Kapitalist sistem her yerde olduğu gibi yayıncılık dünyasında da varlığını tüm şiddetiyle sürdürüyor. Tanınmamış bir yazarın kendine bu piyasada yer bulması çok zor. Yayınevleri bu kadar curcunanın ortasında tabii ki kendilerine para kazandıracak, kitabının çok satacağından emin oldukları yazarları tercih ediyorlar. Aslında bu konu burada geçiştirilemeyecek kadar derin bir konu. Sadece şu kadarını söyleyeyim; ilk kitabım çıkarken, bana benden önce bu yoldan giden yazar arkadaşlarım kitabın başlığının ve kapağının olumlu çağrışımlar yapmasını önerdiklerinde kitabımın ilk çıkanlar masasında yerini alacağını sandım. Tabii ki öyle olmadı. Destek Yayınları’ndan çıkan kitabımın kitapçılarda bulunması, özellikle de ilk çıktığı sıralarda kitapçılardan ulaşılabilmesi güzeldi tabii ama yeni kitaplar çıkınca soran olmadıkça kitapçılar yenisini getirmediler. Sadece internet satışı yeterli olmuyor, bir kısım okur kitabı dokunarak almak istiyor, o nedenle kitapçılarda görünür olması önemli. Şimdi ödüllü bir kitabım var umarım bu ödül Dünya Döner Renkler Kalır’ın kitapçılarda da görünür olmasını sağlar. Bu vesileyle, hiç biriyle şahsi bir tanışıklığım olmadan, kitabımı titizlikle okuyup değerlendiren ve oy birliğiyle 2022 yılı Yunus Nadi Roman Ödülü’ne Dünya Döner Renkler Kalır’ı seçen değerli Değerlendirme Kurulu üyelerine bir kez daha teşekkür etmek isterim.

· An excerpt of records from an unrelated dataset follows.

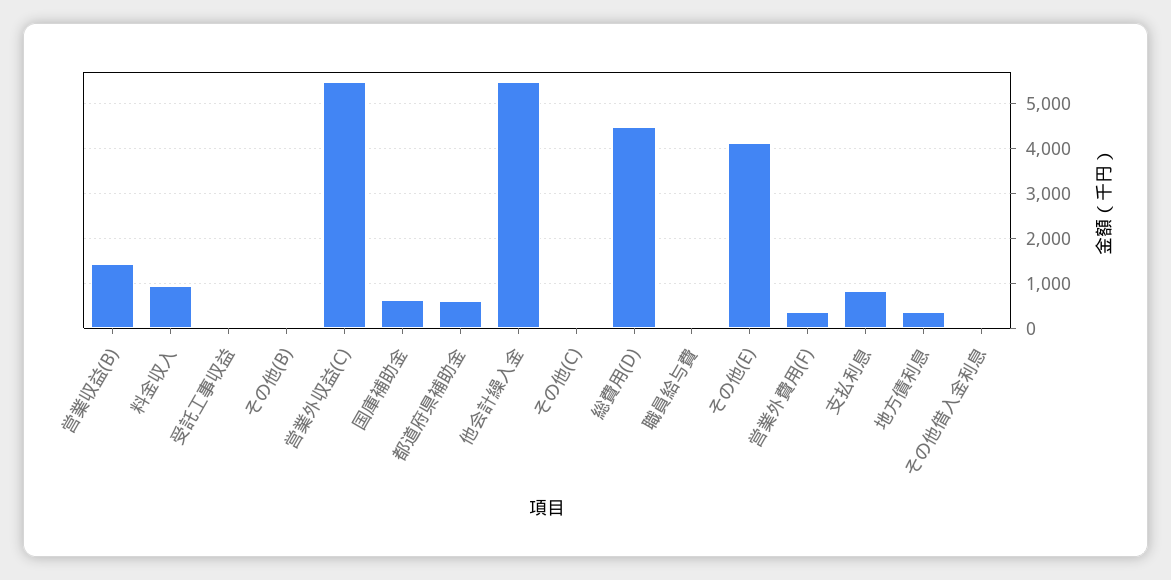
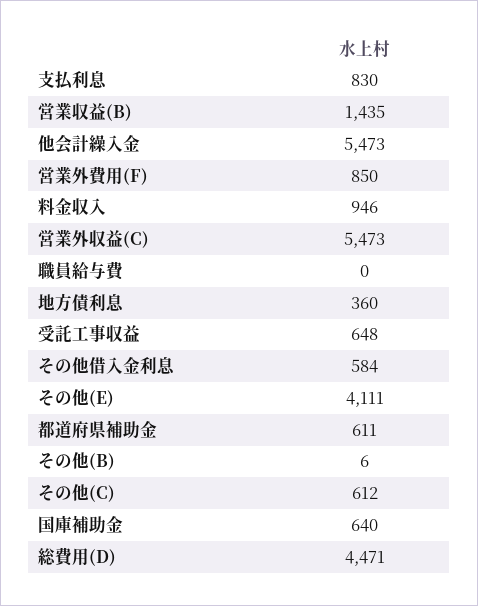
  {
    "営業収益(B)": 1435,
    "料金収入": 946,
-   "受託工事収益": 0,
+   "受託工事収益": 648,
    "その他(B)": 6,
    "営業外収益(C)": 5473,
    "国庫補助金": 640,
    "都道府県補助金": 611,
    "他会計繰入金": 5473,
-   "その他(C)": 0,
+   "その他(C)": 612,
    "総費用(D)": 4471,
    "職員給与費": 0,
    "その他(E)": 4111,
-   "営業外費用(F)": 400,
+   "営業外費用(F)": 850,
    "支払利息": 830,
    "地方債利息": 360,
-   "その他借入金利息": 0
+   "その他借入金利息": 584
  }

Teşekkür ederiz Belgin Hanım.
Ben çok teşekkür ederim. Sorular çok güzel, beni romana geri döndürdü çünkü ben bu en başında da söz ettiğim gibi, Dünya Döner Renkler Kalır’ın tersten devamı sayılabilecek bir romanın tam ortalarında başka bir zaman dilimindeyim. Sorular aynı zamanda çok zorlu ama oldukça iyi hazırlanılmıştı. Bu kadar iyi hazırlanmış sorular bana kendimi iyi hissettirdi. Sağolun, var olun. Güzel günler dileklerimle.